3. Employee Written Warning Instruction
The following instructions will help you understand the terms of your employee written warning. The numbers below correspond to numbers in the warning. Please review the entire document before starting the step-by-step process.
- Set out the specific performance problem clearly and with as much detail as possible. Provide dates, witness names, and the exact nature of the issue. If there was a violation of a written company policy or manual, include a reference to the rule that was violated.
- Again, it’s important to explain clearly the changes in behavior or performance that are required, using as much detail as possible. Statements like “Follow company policies about overtime” or “Do not remove company property” are not sufficient. Explain your company’s overtime procedures, and what steps the employee must take to follow these. If the employee’s behavior must change within a certain number of days/weeks, include that time frame here.
- Use this space to give notice to your employee of your company’s “next steps.” If there is a progressive sequence of events that will occur, describe those in detail. Will there be a final written warning? Suspension? Immediate termination?
- This is your employee’s opportunity to provide an explanation or a rebuttal of the events leading to the warning.
- Insert a description of your company’s appeals process, and explain any steps this particular employee must take to object to the disciplinary actions taken against him or her.
- Make sure the employee understands that his or her signature does not indicate agreement or acquiescence to the statements in the document; it simply shows that he or she received a copy.

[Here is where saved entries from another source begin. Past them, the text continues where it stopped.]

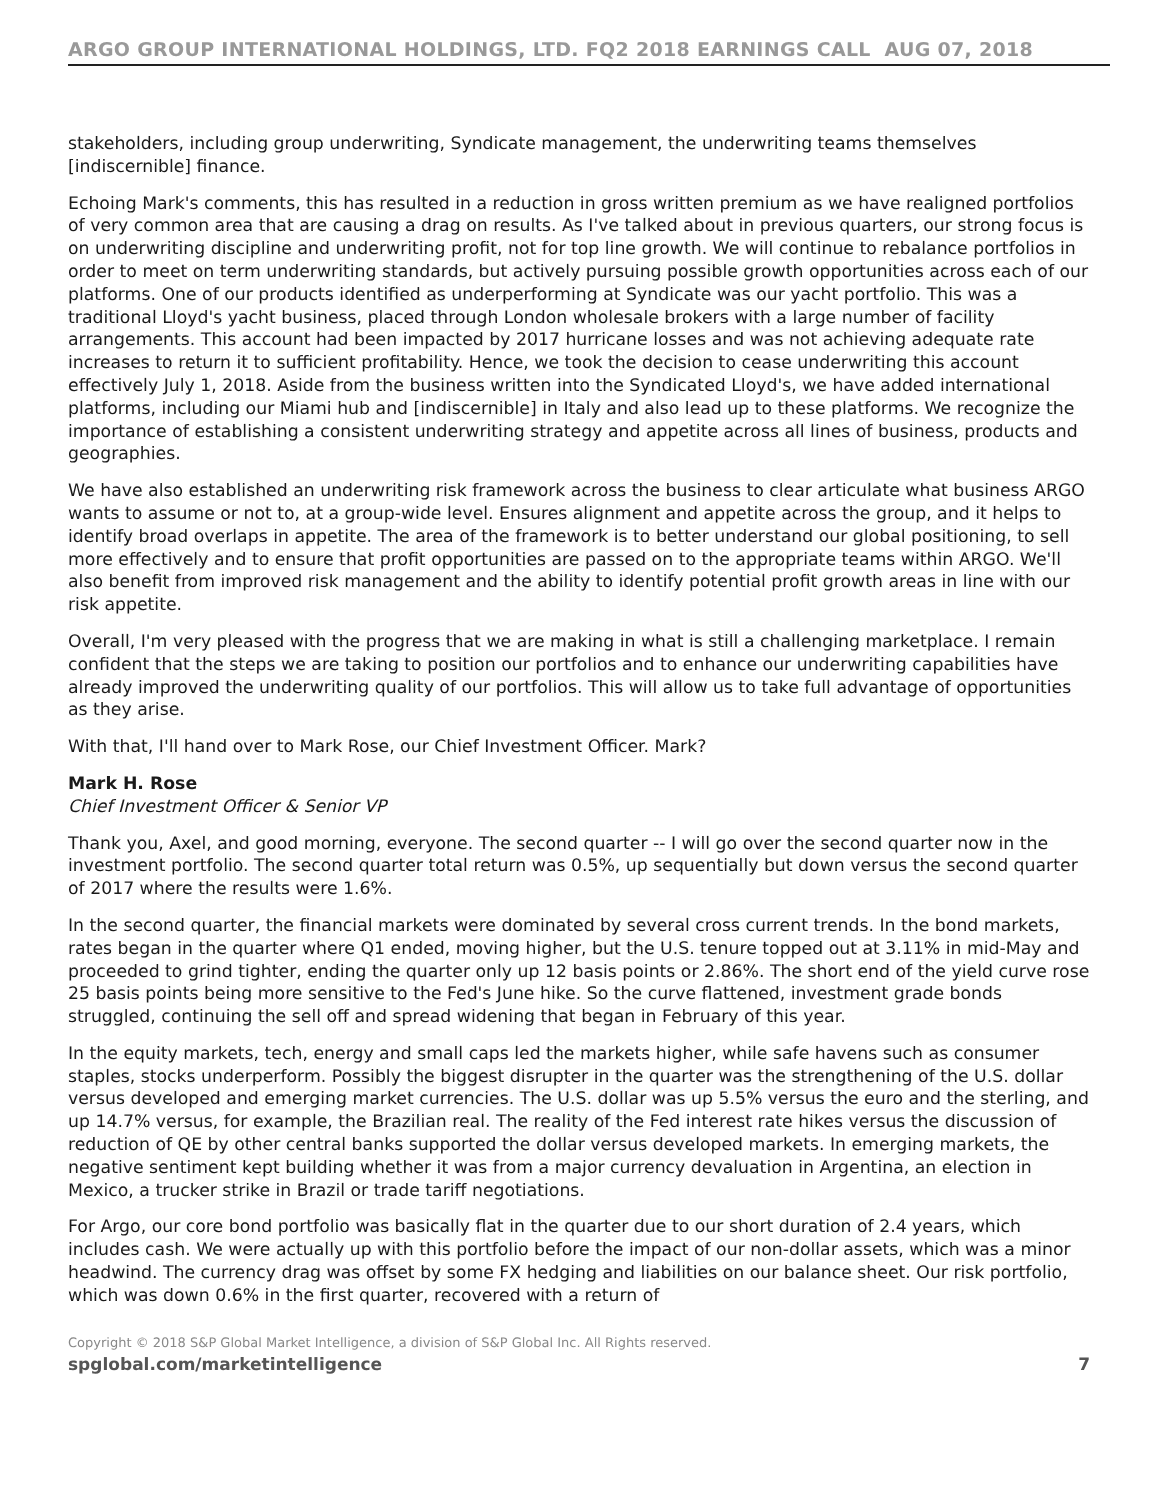ARGO GROUP INTERNATIONAL HOLDINGS, LTD. FQ2 2018 EARNINGS CALL AUG 07, 2018
stakeholders, including group underwriting, Syndicate management, the underwriting teams themselves [indiscernible] finance.
Echoing Mark's comments, this has resulted in a reduction in gross written premium as we have realigned portfolios of very common area that are causing a drag on results. As I've talked about in previous quarters, our strong focus is on underwriting discipline and underwriting profit, not for top line growth. We will continue to rebalance portfolios in order to meet on term underwriting standards, but actively pursuing possible growth opportunities across each of our platforms. One of our products identified as underperforming at Syndicate was our yacht portfolio. This was a traditional Lloyd's yacht business, placed through London wholesale brokers with a large number of facility arrangements. This account had been impacted by 2017 hurricane losses and was not achieving adequate rate increases to return it to sufficient profitability. Hence, we took the decision to cease underwriting this account effectively July 1, 2018. Aside from the business written into the Syndicated Lloyd's, we have added international platforms, including our Miami hub and [indiscernible] in Italy and also lead up to these platforms. We recognize the importance of establishing a consistent underwriting strategy and appetite across all lines of business, products and geographies.
We have also established an underwriting risk framework across the business to clear articulate what business ARGO wants to assume or not to, at a group-wide level. Ensures alignment and appetite across the group, and it helps to identify broad overlaps in appetite. The area of the framework is to better understand our global positioning, to sell more effectively and to ensure that profit opportunities are passed on to the appropriate teams within ARGO. We'll also benefit from improved risk management and the ability to identify potential profit growth areas in line with our risk appetite.
Overall, I'm very pleased with the progress that we are making in what is still a challenging marketplace. I remain confident that the steps we are taking to position our portfolios and to enhance our underwriting capabilities have already improved the underwriting quality of our portfolios. This will allow us to take full advantage of opportunities as they arise.
With that, I'll hand over to Mark Rose, our Chief Investment Officer. Mark?
Mark H. Rose
Chief Investment Officer & Senior VP
Thank you, Axel, and good morning, everyone. The second quarter -- I will go over the second quarter now in the investment portfolio. The second quarter total return was 0.5%, up sequentially but down versus the second quarter of 2017 where the results were 1.6%.
In the second quarter, the financial markets were dominated by several cross current trends. In the bond markets, rates began in the quarter where Q1 ended, moving higher, but the U.S. tenure topped out at 3.11% in mid-May and proceeded to grind tighter, ending the quarter only up 12 basis points or 2.86%. The short end of the yield curve rose 25 basis points being more sensitive to the Fed's June hike. So the curve flattened, investment grade bonds struggled, continuing the sell off and spread widening that began in February of this year.
In the equity markets, tech, energy and small caps led the markets higher, while safe havens such as consumer staples, stocks underperform. Possibly the biggest disrupter in the quarter was the strengthening of the U.S. dollar versus developed and emerging market currencies. The U.S. dollar was up 5.5% versus the euro and the sterling, and up 14.7% versus, for example, the Brazilian real. The reality of the Fed interest rate hikes versus the discussion of reduction of QE by other central banks supported the dollar versus developed markets. In emerging markets, the negative sentiment kept building whether it was from a major currency devaluation in Argentina, an election in Mexico, a trucker strike in Brazil or trade tariff negotiations.
For Argo, our core bond portfolio was basically flat in the quarter due to our short duration of 2.4 years, which includes cash. We were actually up with this portfolio before the impact of our non-dollar assets, which was a minor headwind. The currency drag was offset by some FX hedging and liabilities on our balance sheet. Our risk portfolio, which was down 0.6% in the first quarter, recovered with a return of
Copyright © 2018 S&P Global Market Intelligence, a division of S&P Global Inc. All Rights reserved.
spglobal.com/marketintelligence 7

If the employee still refuses to sign, have the document signed by an upper-level staff member who witnessed the employee’s receipt of the written form. Write in the staff member’s name and title under his or her signature.
The tools provided in this package, together with a well-constructed employee disciplinary policy, will help foster a competent and productive workforce. Corrective measures can be taken quickly, and any impact on your business can be minimized. Moreover, if the employee is informed of future consequences for continuing violations and your company has ample documentation of these warnings, you will have taken a large step toward defending your business in any claims or lawsuits initiated down the road.